Your teeth and gums are covered by a sticky layer of bacteria better known as “plaque.” Bacteria feed off sugar, which is plentiful in a can of soda. When bacteria come into contact with soda in the mouth, they start metabolizing the sugar and create acids as byproducts. These acids attack the tooth structure and enamel for at least 20 minutes, increasing your risk of tooth decay. Every time you take a sip of soda, this 20-minute acid attack starts over. Teenagers and children are especially vulnerable to the tooth decay caused by soda because their enamel is not yet fully developed.

All About the Acid

Most sodas contain phosphoric acid and citric acid, which are both highly damaging to your teeth.
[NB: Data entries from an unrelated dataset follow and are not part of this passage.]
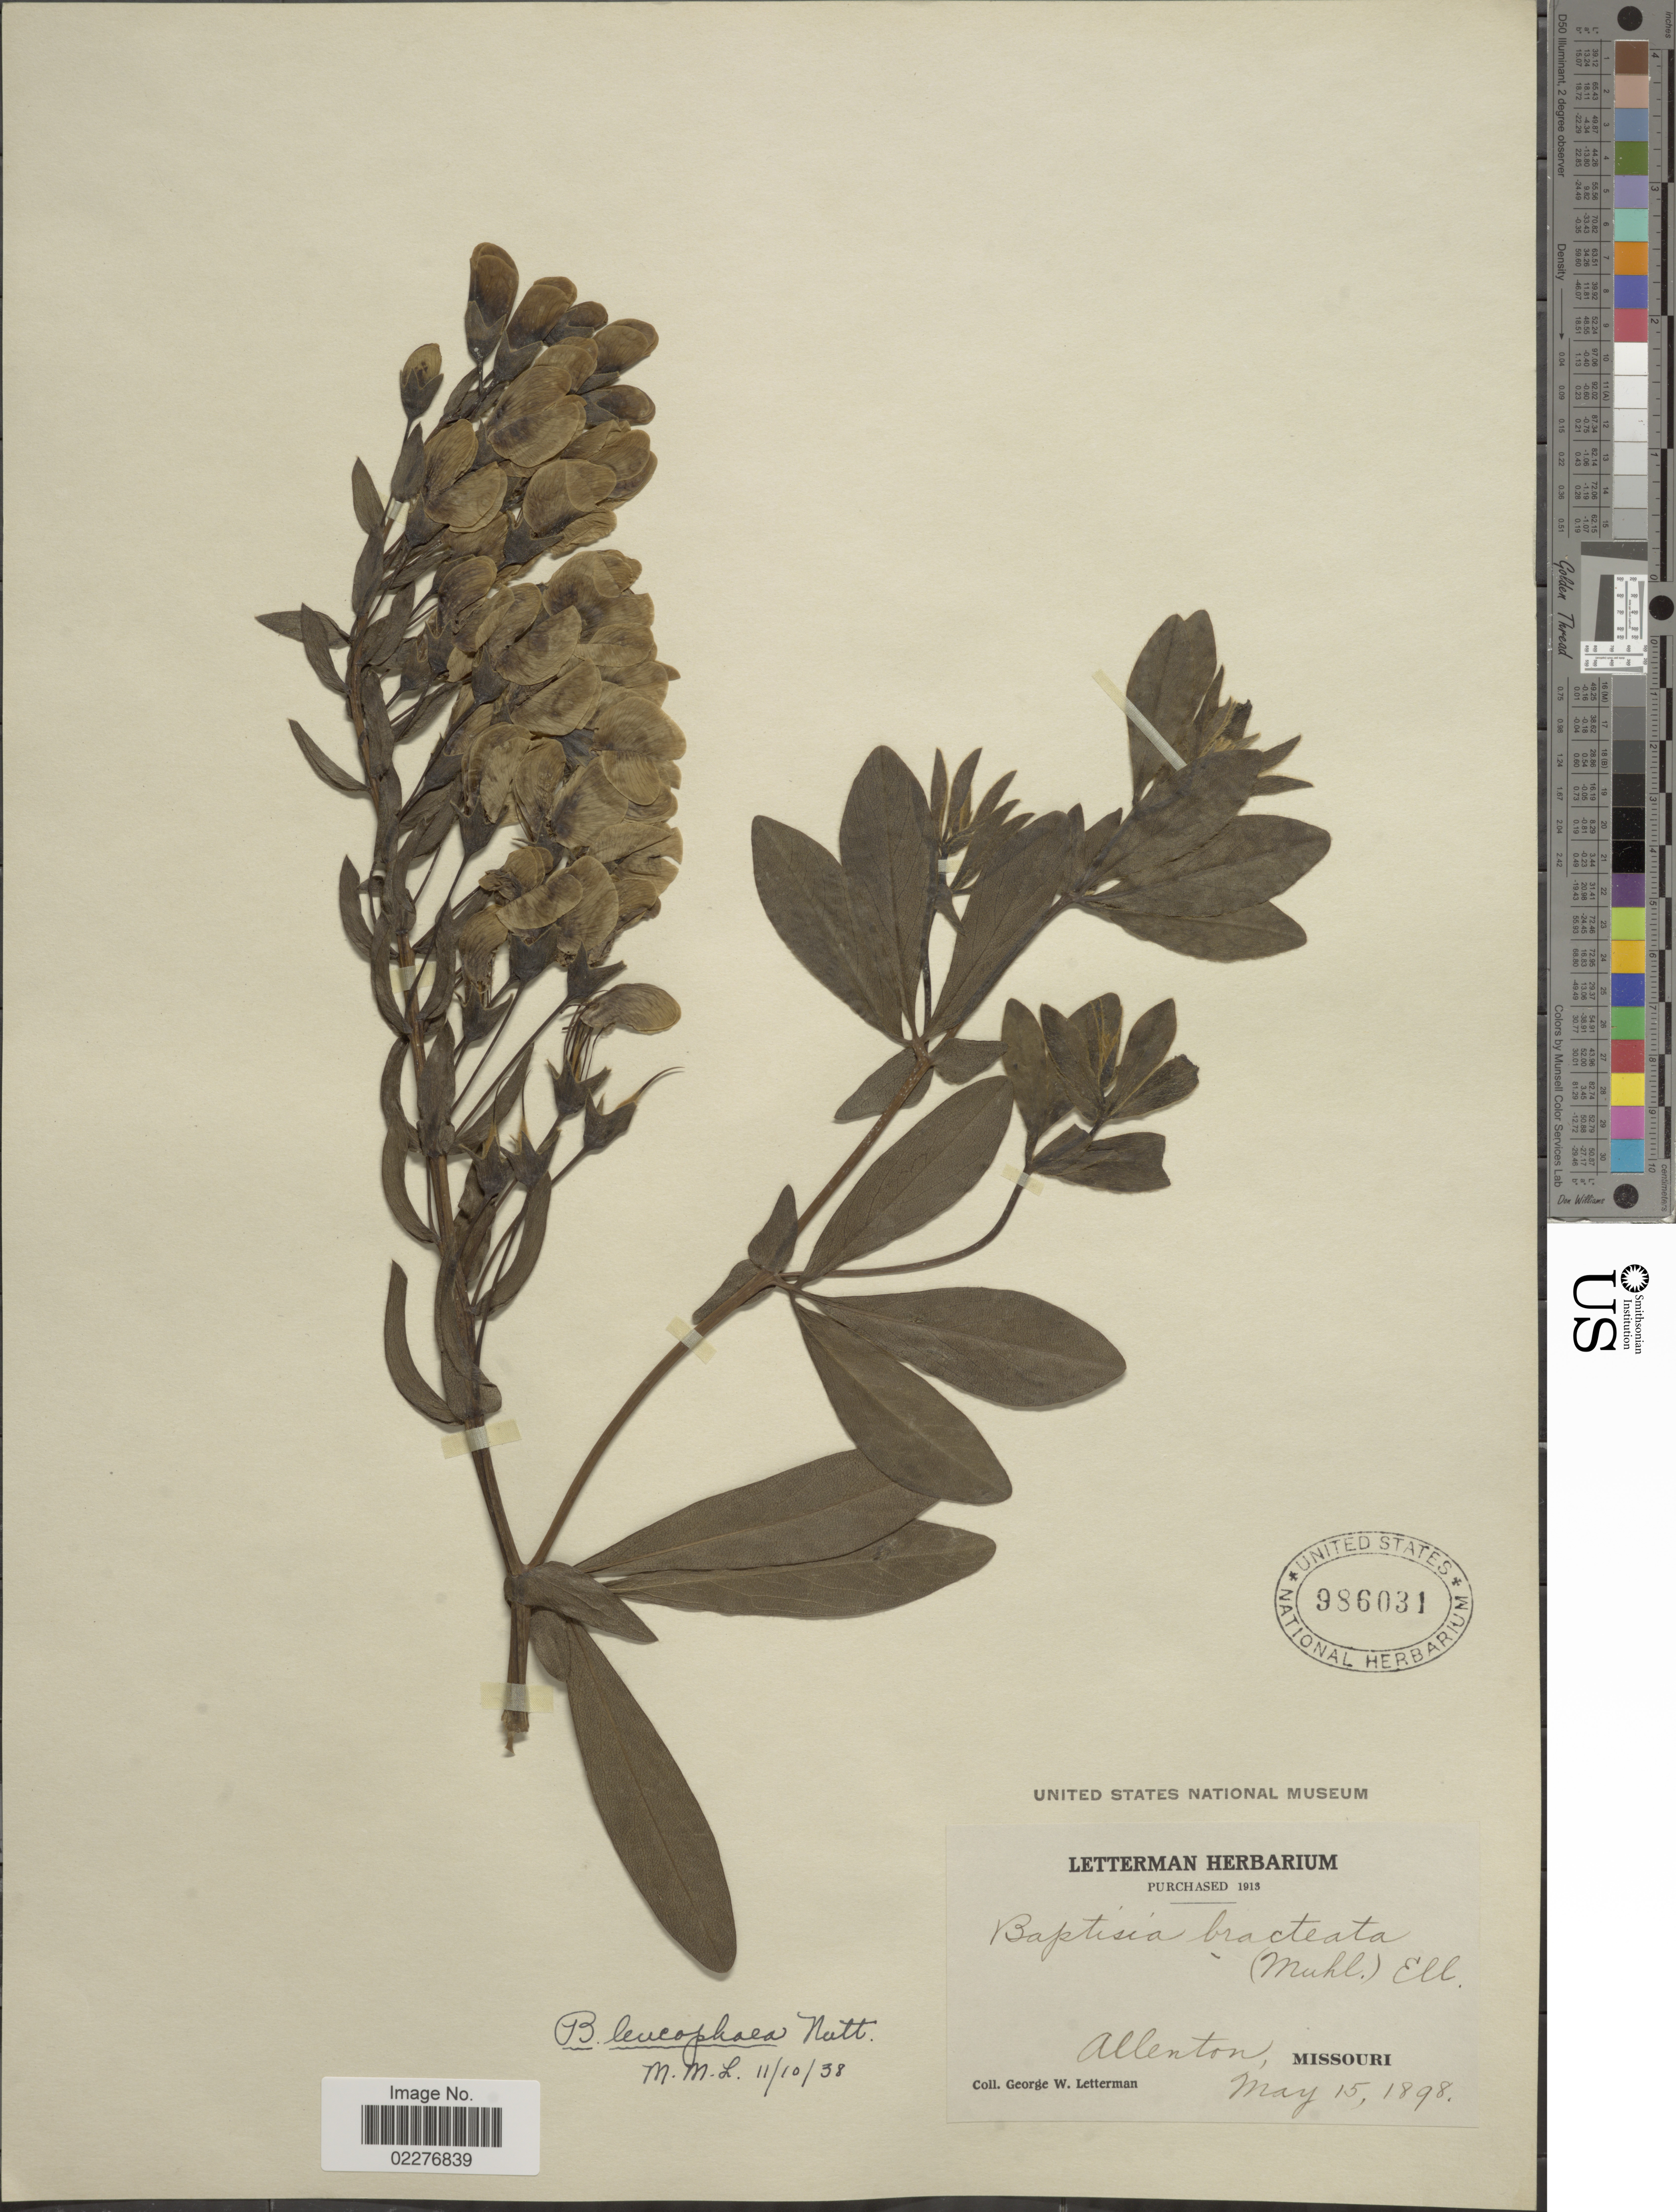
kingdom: Plantae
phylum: Tracheophyta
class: Magnoliopsida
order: Fabales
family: Fabaceae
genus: Baptisia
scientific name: Baptisia leucophaea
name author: Nutt.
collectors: G. W. Letterman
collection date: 1898-05-15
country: United States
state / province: Missouri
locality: Allenton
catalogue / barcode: US 986031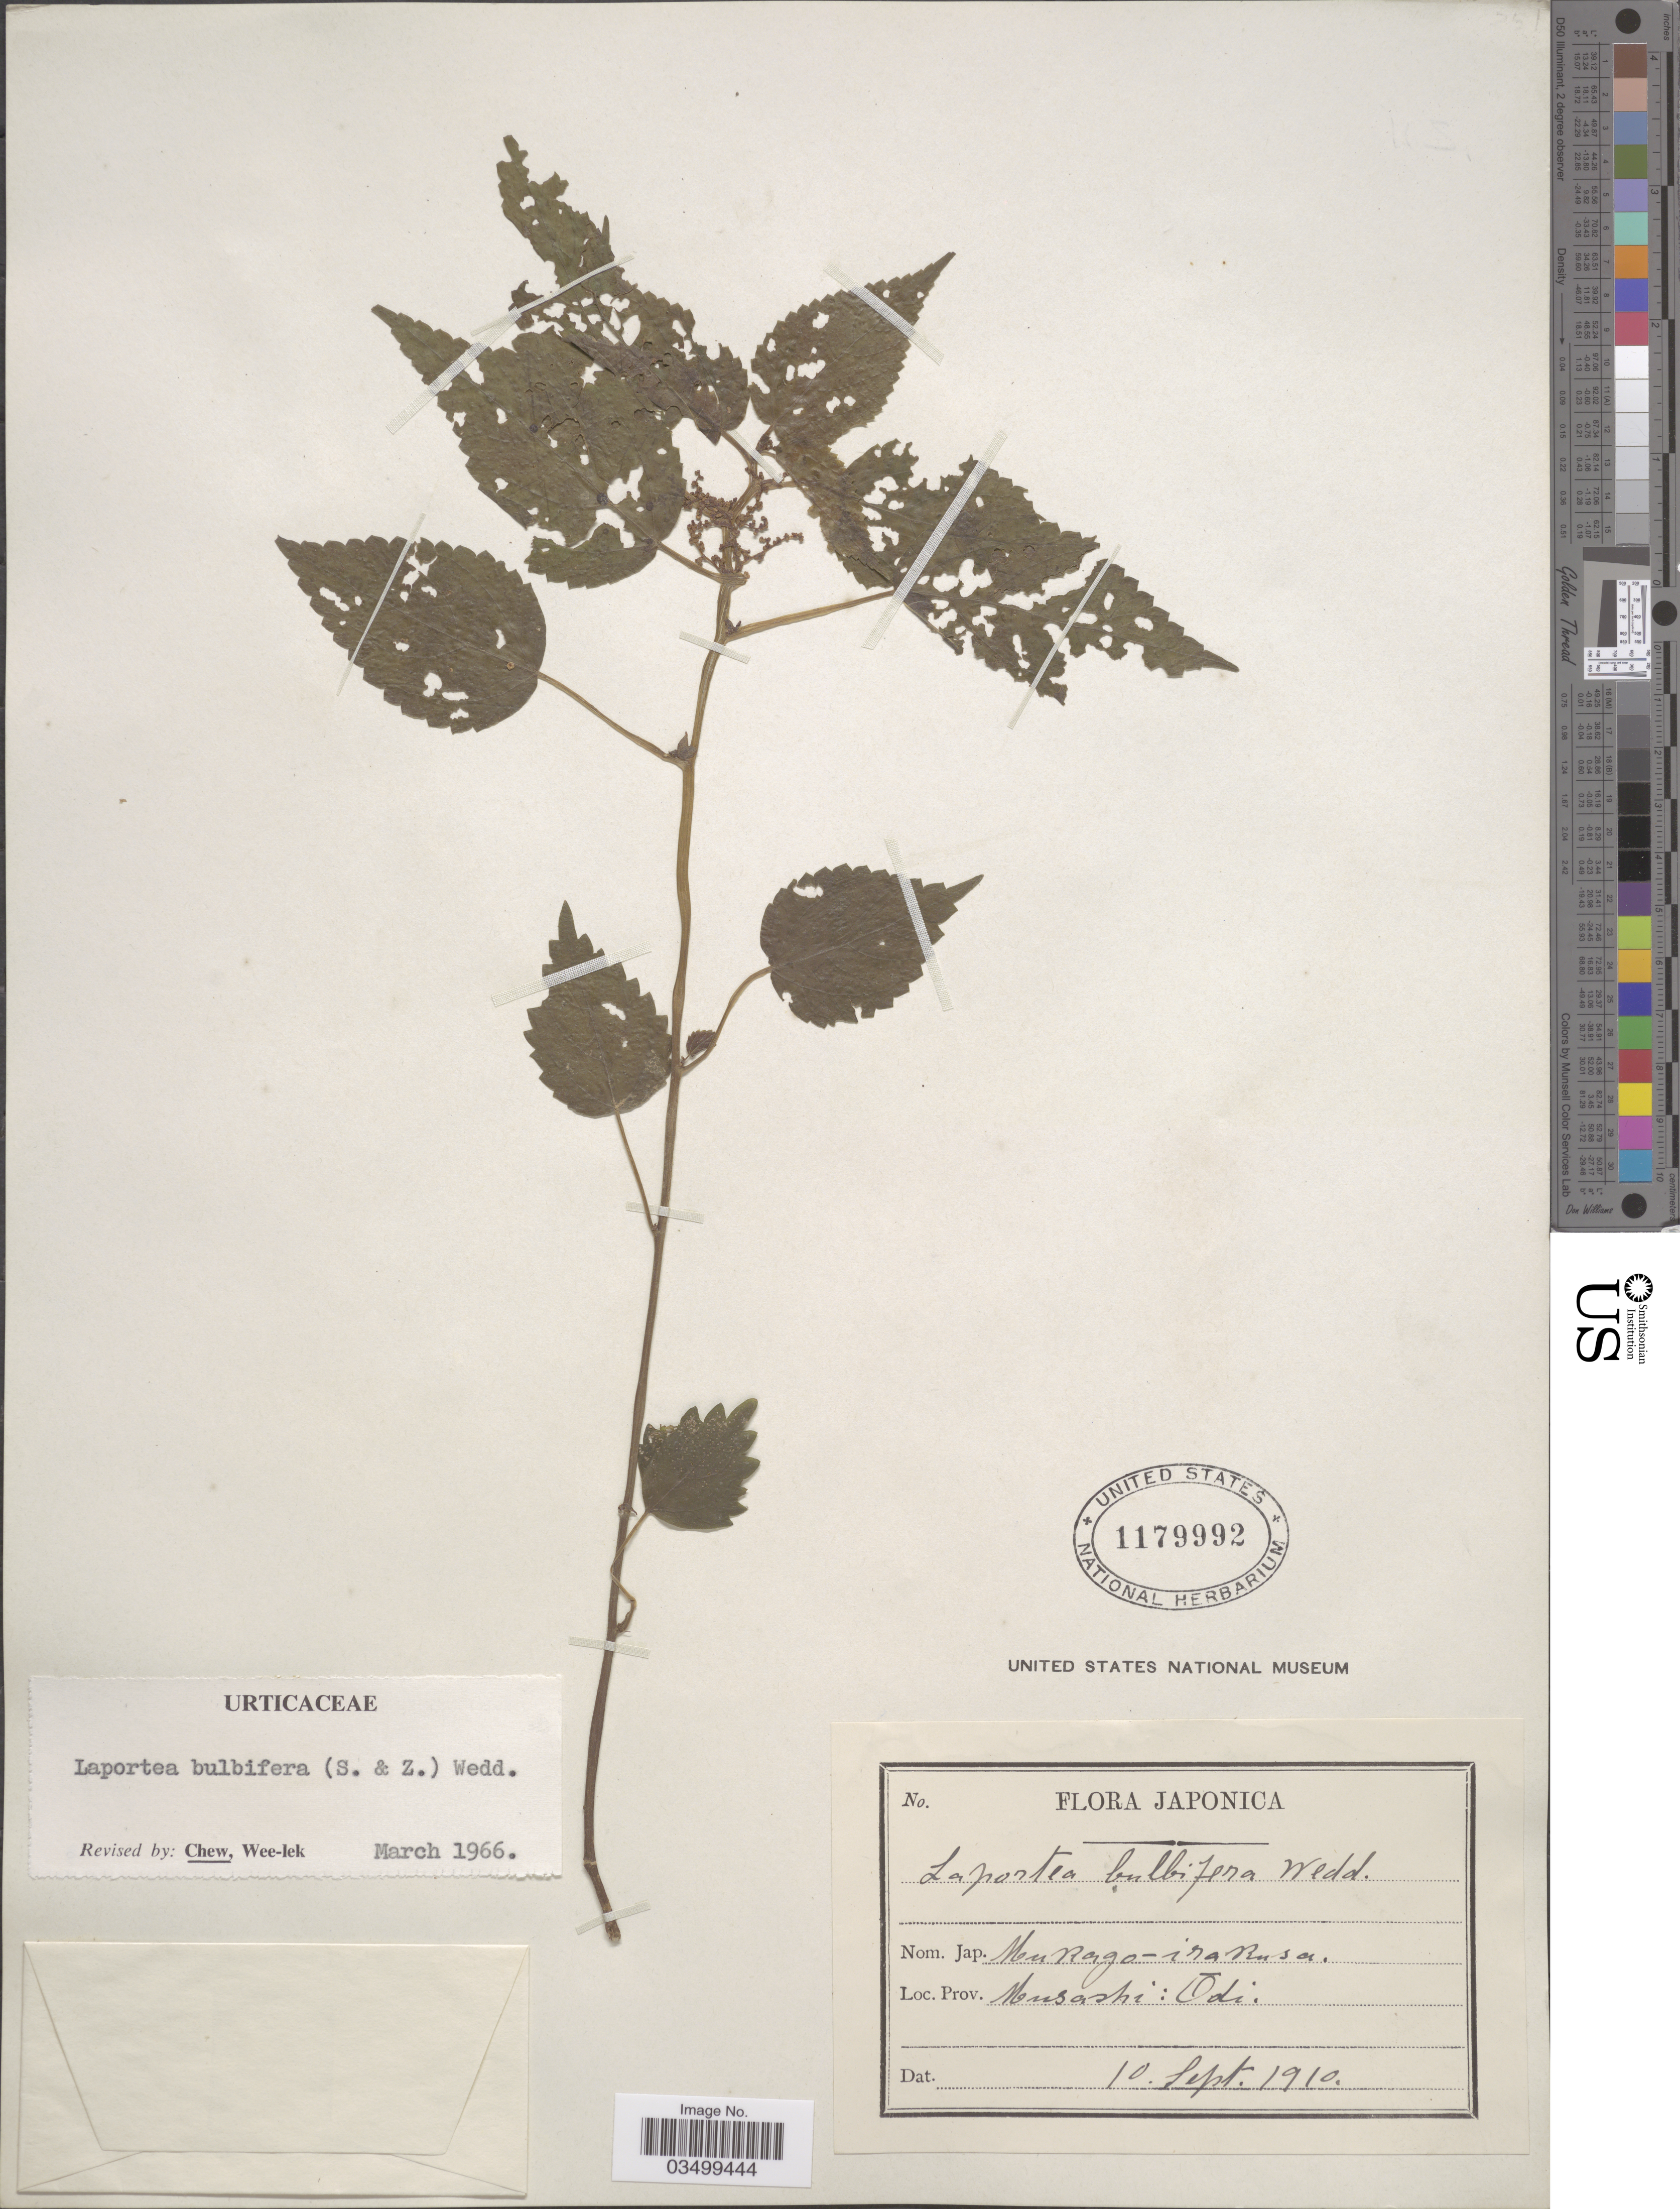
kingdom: Plantae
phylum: Tracheophyta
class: Magnoliopsida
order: Rosales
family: Urticaceae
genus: Laportea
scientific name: Laportea bulbifera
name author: (Siebold & Zucc.) Wedd.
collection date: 1910-09-10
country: Japan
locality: Prov. Mushasi : Ōdi.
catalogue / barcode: US 1179992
Acids can soften the enamel on the teeth, increasing the risk of cavities and tooth decay. Although drinking diet soda solves the problem of exposing your teeth to the damaging effects of sugar, diet sodas are still acidic, so they are not a safe choice. Researchers reported that the damage done to the tooth structure from excessive consumption of diet soda was similar to the damage caused by heavy drug use, says a study published in “General Dentistry” in 2013.

Your Drinking Style

It’s not only what you’re drinking, but how you’re drinking that may be a problem. Holding soda in your mouth instead of quickly swallowing can cause the soda to become more acidic, leading to more damage, says a report in the “Journal of Zhejiang University Science” published in 2009. The effect is also greater as the temperature of the soda increases in your mouth.

Saving Your Teeth

Soda is not just damaging to your teeth -- the sugar-laden beverage is also linked to obesity and the health problems that come with it. It’s best to remove soda from your diet completely and replace it with water; however, if that’s not in the cards, there are some things you can do to reduce the risk of damaging your teeth. Sip your soda through a straw to reduce the amount of contact it has with your teeth. After drinking soda, rinse your mouth out with water to remove the sugar and acids that are responsible for dental damage. Take it a step further by rinsing with fluoride mouthwash. Fluoride helps strengthen enamel and reduces the risk of cavities. Avoid brushing for at least an hour after drinking soda.